La télé, contrairement à ce qu'on croit souvent, n'est pas gratuite! À chaque mois, les abonnés des distributeurs, c'est-à-dire nous tous, payons plusieurs dollars pour avoir accès aux chaînes spécialisées.

Ainsi, RDS, qui reçoit les plus hautes redevances au Québec, a touché 56 millions à ce chapitre en 2010, selon le CRTC. Ses profits avant impôts ont atteint 24,3 millions, un chiffre qui fait sûrement rêver Quebecor Media.

Le retour des Nordiques augmenterait les parts de marché et les revenus de TVA Sports, tout comme la présence du Canadien explique l'expansion de RDS. La force d'attraction du CH est telle que cette année, sept des huit matchs pré-saison ont été diffusés!

Le contrat de RDS avec le Canadien et la LNH prendra fin en juin 2014. Quebecor Media est intéressée à tenter sa chance, peu importe qu'elle devienne ou non propriétaire d'une équipe à Québec.

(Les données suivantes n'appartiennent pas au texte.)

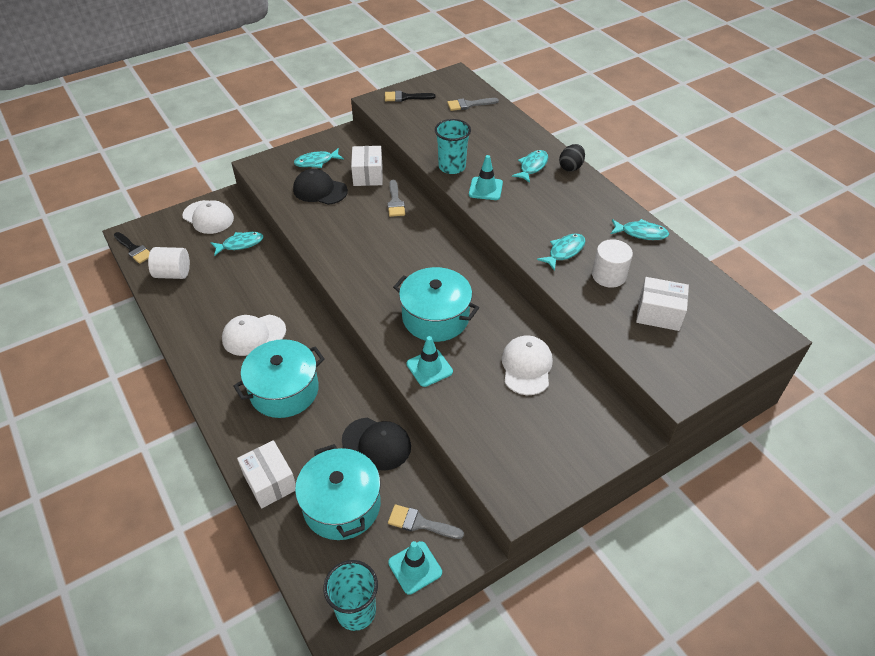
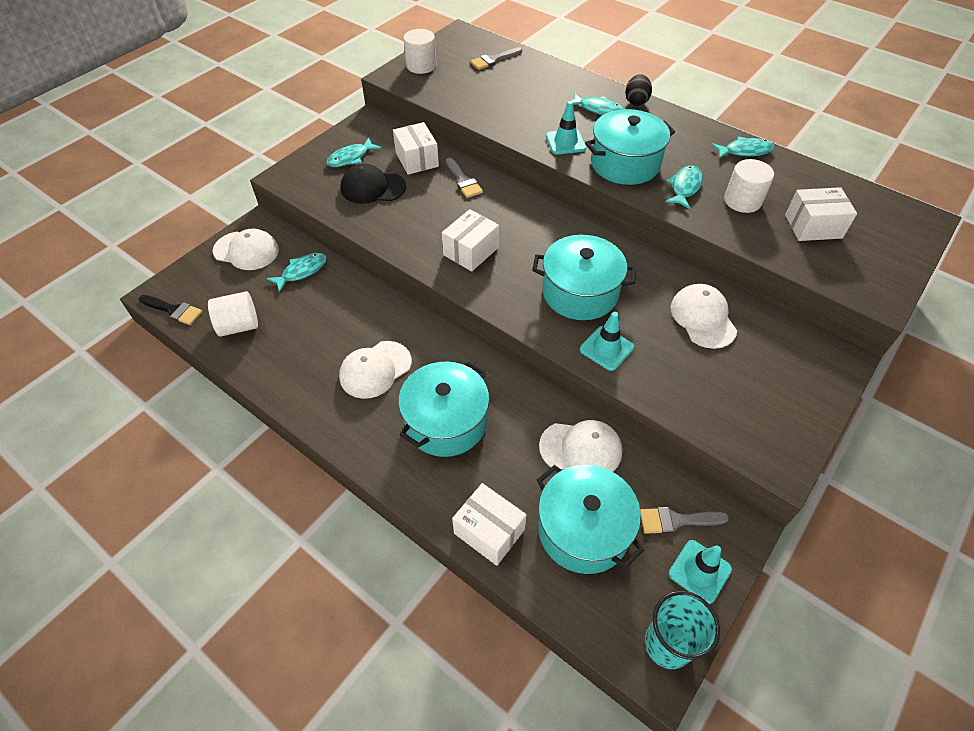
camera: 20 degrees left, 5 degrees up
(367, 261) = (471, 251): none -> white box
(376, 444) = (581, 449): black cap -> white cap
(405, 97) = (421, 66): black brush -> white cylinder
(452, 167) = (516, 127): turquoise cup -> none
(525, 219) = (625, 163): none -> turquoise pot
(532, 166) = (598, 109): turquoise fish -> turquoise fish turned 105 degrees clockwise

Pierre Dion, le président du réseau, l'a confirmé à mon collègue Vincent Brousseau-Pouliot le mois dernier.

Quant à Gerry Frappier, son homologue de RDS, il espère qu'à propositions égales, les bonnes relations développées avec ses partenaires au cours des dernières années lui permettront de conserver le morceau.

Chose sûre, le réseau gagnant devra mettre beaucoup d'argent sur la table s'il souhaite obtenir l'exclusivité. Le montant des droits versés par RDS n'est pas dévoilé mais, selon mes informations, il se situe autour de 30 millions annuellement. Compte tenu des cotes d'écoute des matchs, il s'agit d'une aubaine. Et cette aubaine ne durera pas.

Au Québec, la bataille de la télé sportive ne fait que commencer.